Child support in Wisconsin is based on a percentage of income. Here are the answers to the most common questions about how child support is determined and calculated in Wisconsin.
1. how much child support will I have to pay or will I receive?
The amount of child support ordered by the court will depend on the amount of placement that you have with your child(ren). if you have less than 25% placement with your child(ren) (based on number of overnights over the course of a year) then your child support will be based on the following percentages of your gross income:
17% for one child
25% for 2 children
29% for 3 children
31% for 4 children
34% for 5 or more children.
If you have more than 25% placement with your child(ren) (based on number of overnights over the course of a year) then the court will order support based on both parents’ incomes and the amount of placement that each parent has with the child(ren). while this formula reduces the amount of actual child support paid, it obligates both parties to share variable expenses proportionate to their percent of placement.
The exact formula used to calculate child support for a shared placement schedule is complicated and can be found at the Wisconsin Department of Child and Families (DCF) website.
2. will income from overtime and or second job be included?
Child support is based upon your gross income from all sources. this would include part time jobs, overtime and bonuses.

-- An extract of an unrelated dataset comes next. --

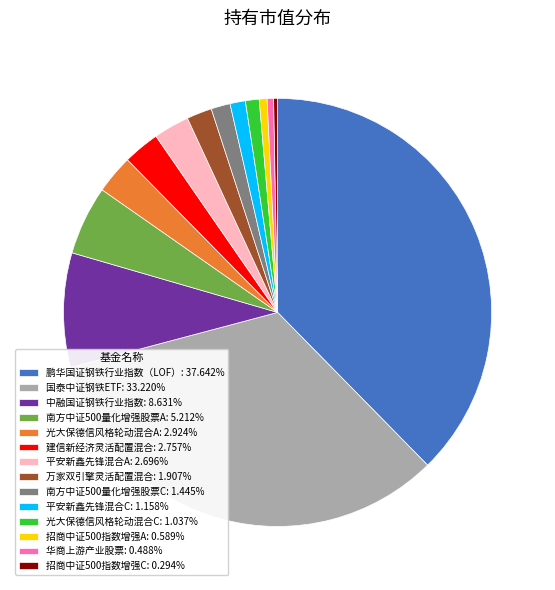

Does 华商上游产业股票: 0.488% represent more than half of the total?

No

3. are there any exceptions to the percentages listed above?
Yes. if you make $84,000 per year or more, there is a separate high income payor formula used by the court. if you have more than one child support order, you are considered a serial payor and are entitled to credit for any prior orders.
Additionally the court may deviate upward or downward from the percentage guidelines based on a number of factors such as contribution toward health cost premiums, travel expenses or extraordinary expenses. each case can present unique circumstances which may warrant a deviation. the court has wide discretion on whether to deviate.

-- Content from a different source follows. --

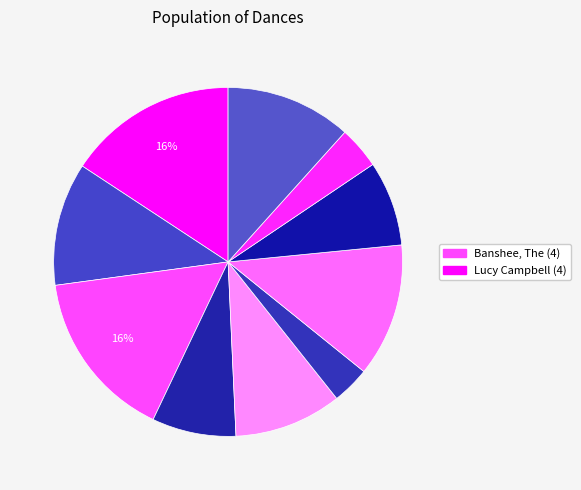

Count the number of slices in the pie.

10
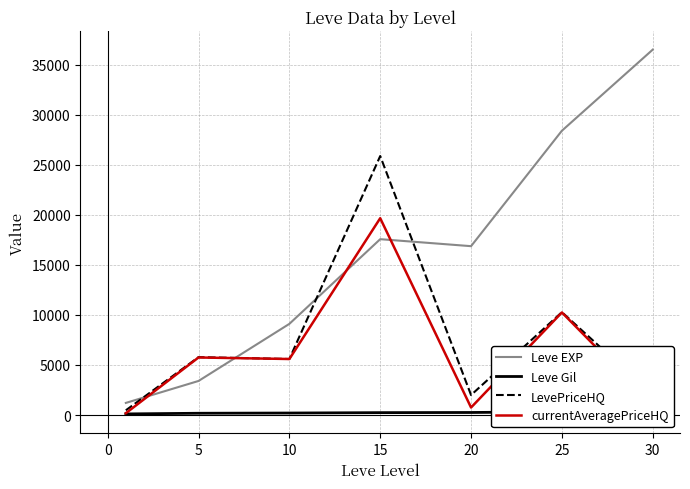

Is it true that currentAveragePriceHQ equals 4009.6 at 5?

False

4. do I have to pay extra for activities, daycare and medical expenses?
Regardless of whether you are paying child support according to the shared placement formula or the primary placement formula, both parties are obligated to share equally in any unreimbursed medical expenses. the court can also allocate the responsibility, and cost, for carrying health insurance for the child(ren).
Variable expenses such as school activities and day care only require a contribution if it is separately ordered by the court or if you are paying support under the shared placement formula. if you are under a shared placement formula then you are responsible for variable expenses in proportion to the amount of placement time you have. for instance, if you have your child(ren) 35% of the time, then you are obligated to pay 35% of the variable expenses under the child support guidelines. the court, however, can also order a party to contribute to variable expenses even if they do not have shared placement after considering certain factors which are set forth in the statutes.
5. do I have to provide my spouse or ex-spouse copies of my W-2 and or paycheck?
If you are paying or receiving support, then yes, you must provide documentation of your current income or risk being found in contempt of Court.